- Born: Ivan Vasilyevich Novopokrovskiy Иван Васильевич Новопокровский 7 December 1880 Mikhaylov
- Died: 30 May 1951 (aged 70) Rostov-on-Don
- Occupation: botanist

= Ivan Novopokrovskiy =

Botanist

Ivan Vasilyevich Novopokrovskiy (Иван Васильевич Новопокровский; 7 December 1880, Mikhaylov — 30 May 1951, Rostov-on-Don) was a botanist and a specialist in the field of botanical geography and systematics of higher plants.

== Biography ==
Ivan Vasilyevich Novopokrovskiy was born on 7 December 1880 in Mikhaylov (present-day Ryazan Oblast). In 1904 he graduated from the Natural Department of the Physics and Mathematics Faculty of Moscow University. In 1920—1931 he was a Professor in Novocherkassk Institute of Agriculture and Melioration. Until 1934 he was a professor at Krasnodar Agricultural Institute.

From 1934 to 1944 he worked in Rostov-on-Don State University (RSU), where he was the head of the Department of Botanics and Dean of the Faculty of Biology. In 1936 he founded (with the participation of Professors A. Flerov and V. N. Vershkovsky) Herbarium of the Rostov University.

He also worked at Donskoy Polytechnic Institute (Novocherkassk) and in the North Caucasus Department of the State Institute for the Study of Arid Regions. Since 1945 he worked at the Botanical Institute of the USSR Academy of Sciences (Leningrad), where he was in charge of the Central Asian herbarium.

In the years 1935—1942 he was persecuted by the Stalin regime.
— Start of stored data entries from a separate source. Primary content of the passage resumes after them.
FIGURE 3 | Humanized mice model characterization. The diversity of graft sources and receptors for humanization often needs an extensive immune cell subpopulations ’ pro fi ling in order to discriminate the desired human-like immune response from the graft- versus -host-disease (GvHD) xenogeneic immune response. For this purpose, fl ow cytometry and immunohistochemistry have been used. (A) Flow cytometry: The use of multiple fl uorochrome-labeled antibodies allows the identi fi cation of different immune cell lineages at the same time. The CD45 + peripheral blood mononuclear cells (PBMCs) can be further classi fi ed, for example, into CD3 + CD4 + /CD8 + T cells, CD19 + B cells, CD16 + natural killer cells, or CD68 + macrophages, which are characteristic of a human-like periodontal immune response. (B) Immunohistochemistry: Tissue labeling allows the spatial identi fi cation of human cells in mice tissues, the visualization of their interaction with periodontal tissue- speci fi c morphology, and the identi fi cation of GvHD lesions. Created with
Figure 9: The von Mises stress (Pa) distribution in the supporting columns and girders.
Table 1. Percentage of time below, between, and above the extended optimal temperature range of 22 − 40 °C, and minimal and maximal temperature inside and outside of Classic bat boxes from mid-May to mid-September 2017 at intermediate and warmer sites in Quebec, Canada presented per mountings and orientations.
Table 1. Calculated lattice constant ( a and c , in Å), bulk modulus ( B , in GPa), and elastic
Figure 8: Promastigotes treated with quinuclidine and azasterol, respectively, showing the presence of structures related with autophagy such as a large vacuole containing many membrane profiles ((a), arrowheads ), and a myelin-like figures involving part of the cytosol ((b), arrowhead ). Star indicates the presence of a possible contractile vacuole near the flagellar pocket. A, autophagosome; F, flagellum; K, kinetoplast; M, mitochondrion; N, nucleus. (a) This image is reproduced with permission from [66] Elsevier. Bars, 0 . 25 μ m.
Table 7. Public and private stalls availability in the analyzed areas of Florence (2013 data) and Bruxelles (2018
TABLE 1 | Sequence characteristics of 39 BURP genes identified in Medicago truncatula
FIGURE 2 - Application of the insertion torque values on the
He spoke several foreign languages.

=== Scientific work ===
Novopokrovskiy studied flora and vegetation of the southeastern European part of the USSR. He is today known for his work on the systematics of some genera of plants from the family of Compositae and the family of Broomrape, among which he described many new species. He is the author of more than 120 scientific works, including "Zonal types of steppes of the European part of the USSR", "Vegetation of the Rostov region", "Quarantine weeds of the Rostov region".

== Memory ==
In 1985, in connection with the 70th anniversary of Rostov State University and in recognition of Ivan Novopokrovsky's merits for the organization of the University's herbarium, the Herbarium of Rostov University was named after him. This is one of the largest herbariums in whole of Russia.